Beyond Safe Routes: Active Transportation

Beyond Safe Routes: Active Transportation

Over the past century, many of our states, cities, counties, and towns have built many miles of streets and roads that are safe and comfortable only for travel in one way: in a motor vehicle. These roadways often lack sidewalks, have lanes too narrow to share safely with bicyclists, and feature few, poorly marked, or dangerous pedestrian crossings.

More than 5,000 pedestrians and bicyclists die each year on U.S. roads. At the same time, the demand for walkable, bikeable communities is higher than ever before. Communities are recognizing the need to support walking, bicycling, and safe routes to transit for people of all ages and abilities by increasing funding, advancing Complete Streets policies, supporting equitable Vision Zero policies, revising comprehensive plans to incorporate active transportation, and addressing the many additional ways that our current policies and practices fail to support equitable transportation.

Active Transportation: A Matter of Equity

Low-income people and people of color currently walk and bicycle at rates that are similar to or higher than the rest of the population, and those rates are growing more rapidly. The obstacles encountered in our car-centric society for those who do not have consistent access to a car affect these populations more profoundly, limiting access to daily needs and to upward mobility.
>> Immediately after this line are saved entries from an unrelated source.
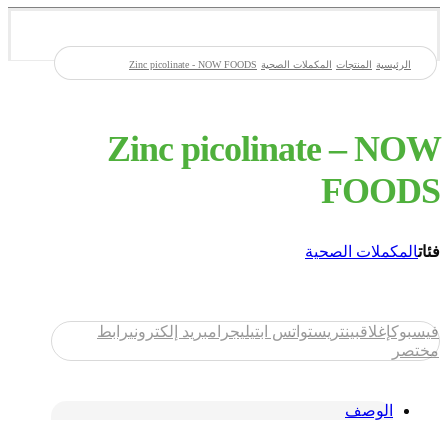
الرئيسية
المنتجات
المكملات الصحية
Zinc picolinate - NOW FOODS
Zinc picolinate – NOW
FOODS
فئات
المكملات الصحية
فيسبوك
إغلاق
بينتريست
واتس اب
تيليجرام
بريد إلكتروني
رابط
مختصر
الوصف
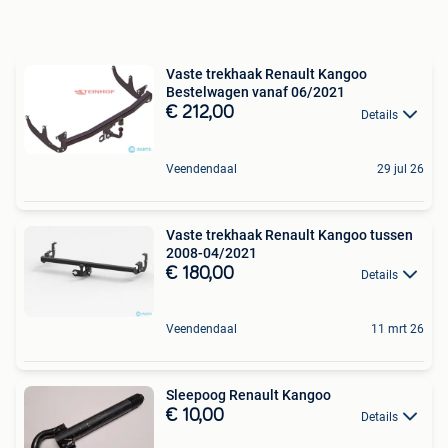
Vaste trekhaak Renault Kangoo
Bestelwagen vanaf 06/2021
€ 212,00
Details
Veendendaal
29 jul 26
Vaste trekhaak Renault Kangoo tussen
2008-04/2021
€ 180,00
Details
Veendendaal
11 mrt 26
Sleepoog Renault Kangoo
€ 10,00
Details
And the health and community benefits of active transportation have the potential to significantly address some of the disparities that are deeply detrimental for many low-income communities and communities of color.

Low-income people have the highest rates of walking and bicycling to work. Children from low-income households and children of color, particularly Latinos and African Americans, are more likely to bike or walk to school than whites or higher-income students. Yet low-income communities have fewer sidewalks, bike lanes, and street lights than high-income communities, meaning conditions for walking and bicycling are more dangerous. As a result, low-income people are twice as likely to be killed while walking than high-income people.

Increasingly, communities of color and low income communities are organizing to support walking and biking in their neighborhoods and demand investment in safe streets.  This work is a key area of effort for the National Partnership and the Safe Routes to School community.

Complete Streets Policies

Each year local jurisdictions throughout the United States spend a combined total of hundreds of billions of dollars to build new roads and highways and to reconstruct and resurface existing facilities. This investment provides an opportunity to design and implement "Complete Streets" which serve the needs of all transportation users including pedestrians, bicyclists, people with disabilities, transit riders, and automobile users. A seamless network of Complete Streets including on-street walking and bicycling facilities, trails, and transit should connect schools, homes, shopping, employment centers, recreation areas, and other destinations.

Complete Streets policies require that every time a street is newly built or renovated, it is made complete by providing safe facilities for all transportation users – pedestrians, bicyclists, the disabled, transit users, and motorists. This is an important strategy for Safe Routes to School, as children are our most vulnerable roadway users, and roads leading to schools are regularly built and reconstructed.

Complete Streets policies can be inserted into general plan documents, regional transportation plans, or funding mechanisms such as bonds or transportation sales taxes. They can be legislated through state or local laws, or through resolutions by governing bodies. Alternatively, policies can be internally adopted by public works departments or state departments of transportation.